The fund has had a high cash level over the past two years to preserve its capital, but it is now “quite fully invested”, Tsang added.
Asian credit from issuers in India and Indonesia is now presenting attractive opportunities, she said. She also favours Macau’s gambling industry, “which is in a good position”, as its mass-market revenue has recovered to 90 per cent of pre-Covid-19 levels and generated enough cash flow to help casino operators trim their leverage.
India’s renewable energy sector is very attractive with stable, recurring cash flow for the next 20 years, Tsang said.
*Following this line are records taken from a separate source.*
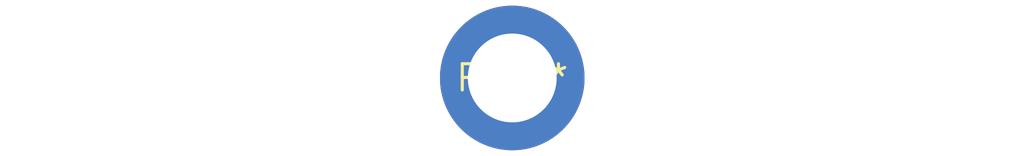
<source format=kicad_pcb>
(kicad_pcb (version 20240108) (generator pcbnew)

  (general
    (thickness 1.6)
  )

  (paper "A4")
  (layers
    (0 "F.Cu" signal)
    (31 "B.Cu" signal)
    (32 "B.Adhes" user "B.Adhesive")
    (33 "F.Adhes" user "F.Adhesive")
    (34 "B.Paste" user)
    (35 "F.Paste" user)
    (36 "B.SilkS" user "B.Silkscreen")
    (37 "F.SilkS" user "F.Silkscreen")
    (38 "B.Mask" user)
    (39 "F.Mask" user)
    (40 "Dwgs.User" user "User.Drawings")
    (41 "Cmts.User" user "User.Comments")
    (42 "Eco1.User" user "User.Eco1")
    (43 "Eco2.User" user "User.Eco2")
    (44 "Edge.Cuts" user)
    (45 "Margin" user)
    (46 "B.CrtYd" user "B.Courtyard")
    (47 "F.CrtYd" user "F.Courtyard")
    (48 "B.Fab" user)
    (49 "F.Fab" user)
    (50 "User.1" user)
    (51 "User.2" user)
    (52 "User.3" user)
    (53 "User.4" user)
    (54 "User.5" user)
    (55 "User.6" user)
    (56 "User.7" user)
    (57 "User.8" user)
    (58 "User.9" user)
  )

  (setup
    (pad_to_mask_clearance 0)
    (pcbplotparams
      (layerselection 0x00010fc_ffffffff)
      (plot_on_all_layers_selection 0x0000000_00000000)
      (disableapertmacros false)
      (usegerberextensions false)
      (usegerberattributes false)
      (usegerberadvancedattributes false)
      (creategerberjobfile false)
      (dashed_line_dash_ratio 12.000000)
      (dashed_line_gap_ratio 3.000000)
      (svgprecision 4)
      (plotframeref false)
      (viasonmask false)
      (mode 1)
      (useauxorigin false)
      (hpglpennumber 1)
      (hpglpenspeed 20)
      (hpglpendiameter 15.000000)
      (dxfpolygonmode false)
      (dxfimperialunits false)
      (dxfusepcbnewfont false)
      (psnegative false)
      (psa4output false)
      (plotreference false)
      (plotvalue false)
      (plotinvisibletext false)
      (sketchpadsonfab false)
      (subtractmaskfromsilk false)
      (outputformat 1)
      (mirror false)
      (drillshape 1)
      (scaleselection 1)
      (outputdirectory "")
    )
  )

  (net 0 "")

  (footprint "MountingHole_4.3mm_M4_ISO14580_Pad_TopBottom" (layer "F.Cu") (at 0 0))

)

</source>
Indonesia’s oil and gas sector could also provide good returns from the commodity boom, she added. The fund’s top 10 holdings included Greenko Solar, India Green Energy and Medco Energi, according to its July fact sheet.
Elsewhere, bonds issued by Chinese technology companies and state-backed entities remain in demand as the appetite for Chinese investment-grade credit is strong, she added. South Korean financials are also attractive because of cheap valuations.
High-grade bonds could also perform with the US Federal Reserve seen approaching the end of its policy tightening, after boosting its target rate for Fed funds from near zero in March 2022. Some economists are forecasting the Fed will start cutting its key rate from next year.
“If we look at history, Asian investment-grade bonds really performed when the Fed finished hiking rates,” Tsang said. The returns can reach 8 to 12 per cent and investors should buy before the Fed rolls back some of the rate increases since its lift-off in March 2022, she added.